[Items listed in a dataset]
== Segment start ==
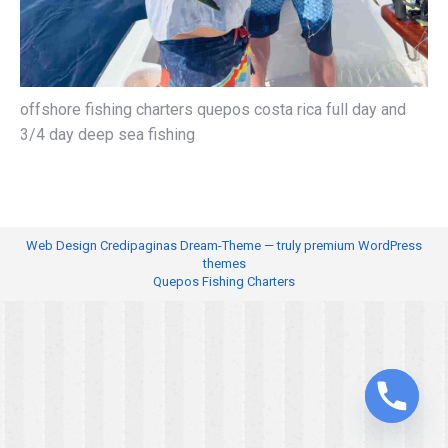
offshore fishing charters quepos costa rica full day and
3/4 day deep sea fishing
Web Design
Credipaginas Dream-Theme — truly
premium WordPress
themes
Quepos Fishing Charters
== Segment end ==
- Aim of the exercise
The data above must be written out again without alteration, and the pictures in them must be excluded.

- Written response
offshore fishing charters quepos costa rica full day and
3/4 day deep sea fishing
Web Design
Credipaginas Dream-Theme — truly
premium WordPress
themes
Quepos Fishing Charters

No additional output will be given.